TEXTO PARA ANÁLISE:
* * * * * * *
A meia aprovação da Câmara dos Deputados à legalização do aborto foi comemorada nas ruas de Buenos Aires por dezenas de milhares de mulheres com lenços verdes, abraços e gritos de “aborto legal no hospital”. Mas a vitória apertada também causou uma contra-ofensiva de setores conservadores da sociedade argentina, liderados pela Igreja Católica, pelos evangélicos e por altas autoridades do Governo Macri, incluindo mulheres importantes como a vice-presidente, Gabriela Michetti; a governadora de Buenos Aires, María Eugenia Vidal; e a deputada Elisa Carrió.

A Conferência dos Bispos da Argentina mudou seu tom moderado inicial por um convite explícito à mobilização contra o aborto. No último sábado, dezenas de milhares de pessoas convocadas pelas igrejas evangélicas pediram para os senadores rejeitarem a lei e “salvarem as duas vidas”, a da mãe e a do feto. Dias antes, eles também se manifestaram na frente da quinta presidencial de Olivos. Michetti, que tem o papel de desempatar, se necessário, tem sido contra o aborto, mesmo em casos de estupro, um caso previsto na lei desde 1921.
* * * * * * *
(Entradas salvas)

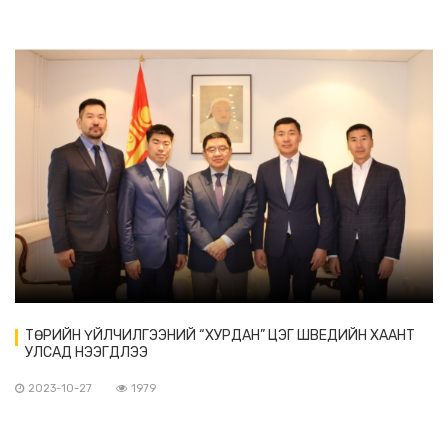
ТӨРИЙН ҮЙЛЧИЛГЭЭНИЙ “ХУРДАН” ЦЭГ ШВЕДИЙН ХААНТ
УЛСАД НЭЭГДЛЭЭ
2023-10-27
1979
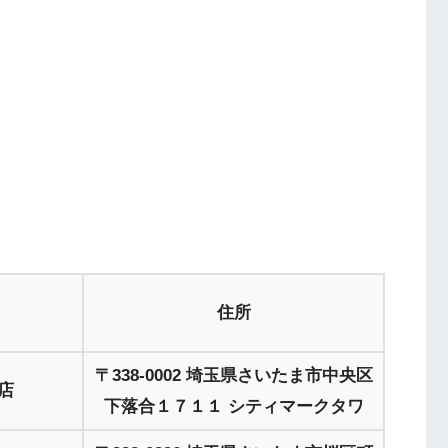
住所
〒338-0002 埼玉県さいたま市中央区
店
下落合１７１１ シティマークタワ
* * * * * * *
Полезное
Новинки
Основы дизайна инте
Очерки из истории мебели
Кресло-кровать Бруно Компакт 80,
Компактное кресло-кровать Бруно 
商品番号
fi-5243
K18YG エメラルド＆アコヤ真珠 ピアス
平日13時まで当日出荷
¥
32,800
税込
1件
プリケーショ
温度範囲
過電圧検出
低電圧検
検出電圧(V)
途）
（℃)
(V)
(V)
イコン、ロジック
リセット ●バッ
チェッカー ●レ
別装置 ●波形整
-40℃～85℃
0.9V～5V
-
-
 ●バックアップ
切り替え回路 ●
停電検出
* * * * * * *
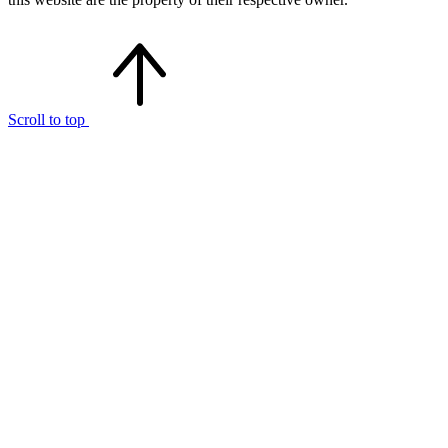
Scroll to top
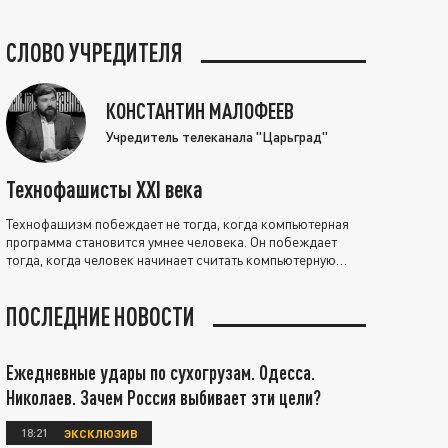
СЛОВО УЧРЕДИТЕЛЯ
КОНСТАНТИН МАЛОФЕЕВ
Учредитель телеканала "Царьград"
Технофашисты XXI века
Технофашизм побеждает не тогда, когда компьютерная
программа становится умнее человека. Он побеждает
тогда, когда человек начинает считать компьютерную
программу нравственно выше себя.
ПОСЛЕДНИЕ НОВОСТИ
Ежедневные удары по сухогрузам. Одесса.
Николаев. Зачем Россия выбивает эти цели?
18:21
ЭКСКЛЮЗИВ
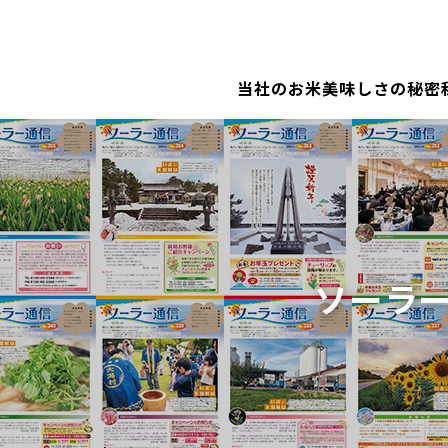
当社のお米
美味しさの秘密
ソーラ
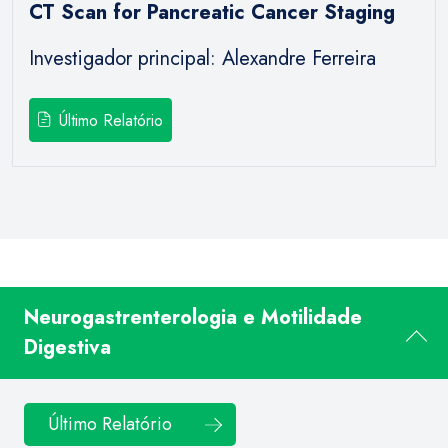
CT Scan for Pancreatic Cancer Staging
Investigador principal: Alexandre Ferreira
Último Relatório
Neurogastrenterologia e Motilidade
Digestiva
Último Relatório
* * * * * * *
PROBLEMAS A RESOLVER:
1. Resuma em duas frases o texto sobre o aborto na Argentina.
2. Reproduza o trecho do texto sobre o aborto na Argentina que vai de "A meia aprovação" até "deputada Elisa Carrió.", inclusive.
Os registros não são necessários.

RESPOSTAS:
1. A aprovação apertada da legalização do aborto na Câmara dos Deputados foi comemorada nas ruas de Buenos Aires por dezenas de milhares de mulheres, mas provocou uma contra-ofensiva de setores conservadores, liderados pela Igreja Católica, pelos evangélicos e por altas autoridades do Governo Macri. Os bispos passaram a convocar explicitamente a mobilização contra o aborto, as igrejas evangélicas reuniram dezenas de milhares de pessoas para pedir aos senadores que rejeitem a lei, e a vice-presidente Michetti, que pode ter de desempatar, tem sido contra o aborto mesmo em casos de estupro.

2.
A meia aprovação da Câmara dos Deputados à legalização do aborto foi comemorada nas ruas de Buenos Aires por dezenas de milhares de mulheres com lenços verdes, abraços e gritos de “aborto legal no hospital”. Mas a vitória apertada também causou uma contra-ofensiva de setores conservadores da sociedade argentina, liderados pela Igreja Católica, pelos evangélicos e por altas autoridades do Governo Macri, incluindo mulheres importantes como a vice-presidente, Gabriela Michetti; a governadora de Buenos Aires, María Eugenia Vidal; e a deputada Elisa Carrió.